We signed the contract in July 1985 and it was agreed that the first Virgin comic, issue 13, would be published in August. To meet the deadlines I knew I’d have to be a full-time magazine editor from now on, so I had the pleasant task of going round all my graphic design customers and telling them to stick their last-minute, penny-pinching jobs up their arses. During negotiations with Virgin I’d published one last comic myself, to plug the gap between issue 12 in November 1984 and 13 in August 1985. This was issue 12a, another compilation featuring edited highlights of issues 5 and 6. In order to save time I gave the job to a commercial printer, Wards of Gateshead. Sadly the Free Press had printed their last comic.

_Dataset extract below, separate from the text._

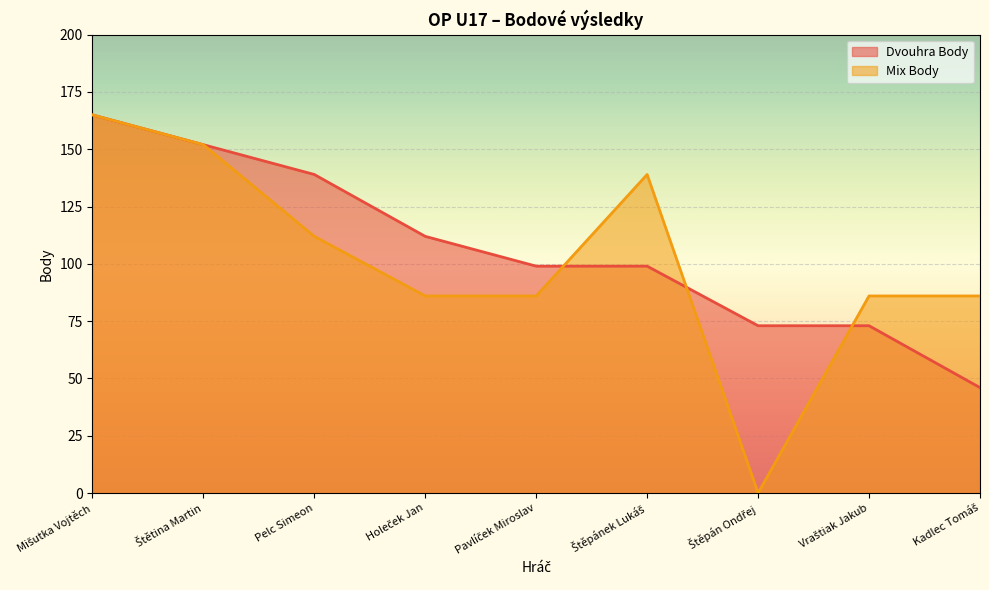

What is the difference between the maximum and minimum values in the Mix Body series?

165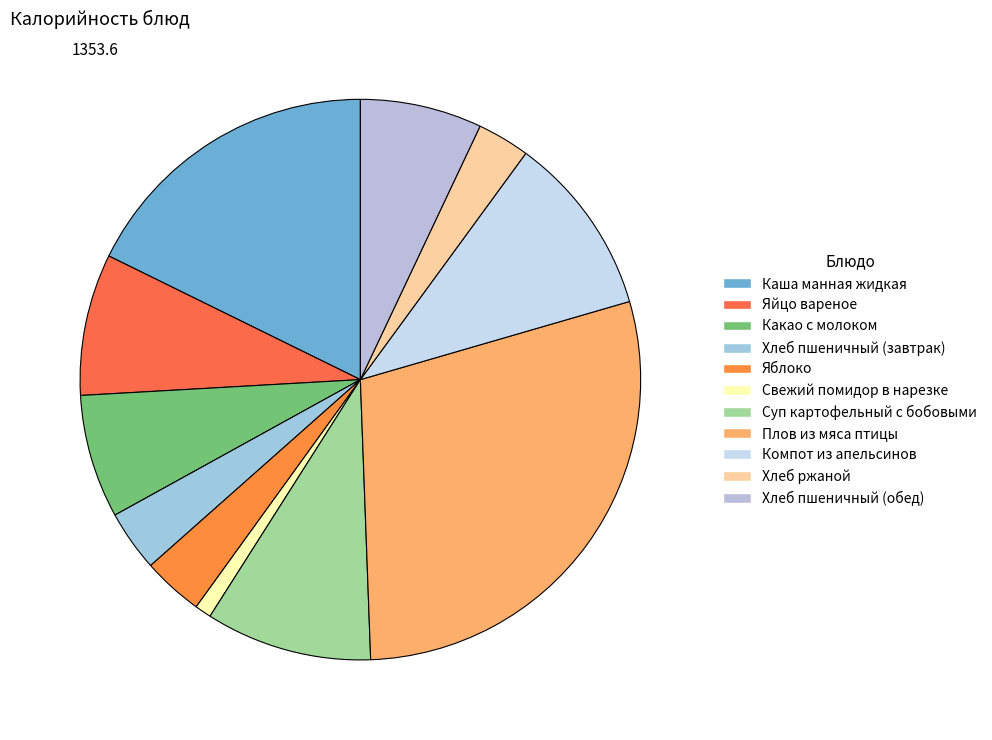

True or false: Каша манная жидкая accounts for 5% of the total.

False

Virgin’s attempts to find a new printer suffered an early setback. One large company in Birmingham flatly refused to handle it, describing the contents as immoral. If and when they did find a printer Virgin were planning to distribute the comic through the Virgin Records chain, and to the news trade via an independent distributor called Charles Harness. Getting a magazine published by Virgin into Virgin Records shops wasn’t going to be too difficult, but getting a new title onto the news stands would be more of a challenge. Charlie Harness was just the man for the job, having played a pivotal role in the success of Private Eye. Harness had been working as a newspaper delivery van driver in the early 1960s when he’d volunteered to deliver bundles of the early Private Eye to shops around London. Now Charlie was about to repeat the trick with Viz. Not wishing to alienate the smaller shops and pubs that I’d been supplying over the years I asked John if I could continue distributing Viz in Newcastle, and he agreed.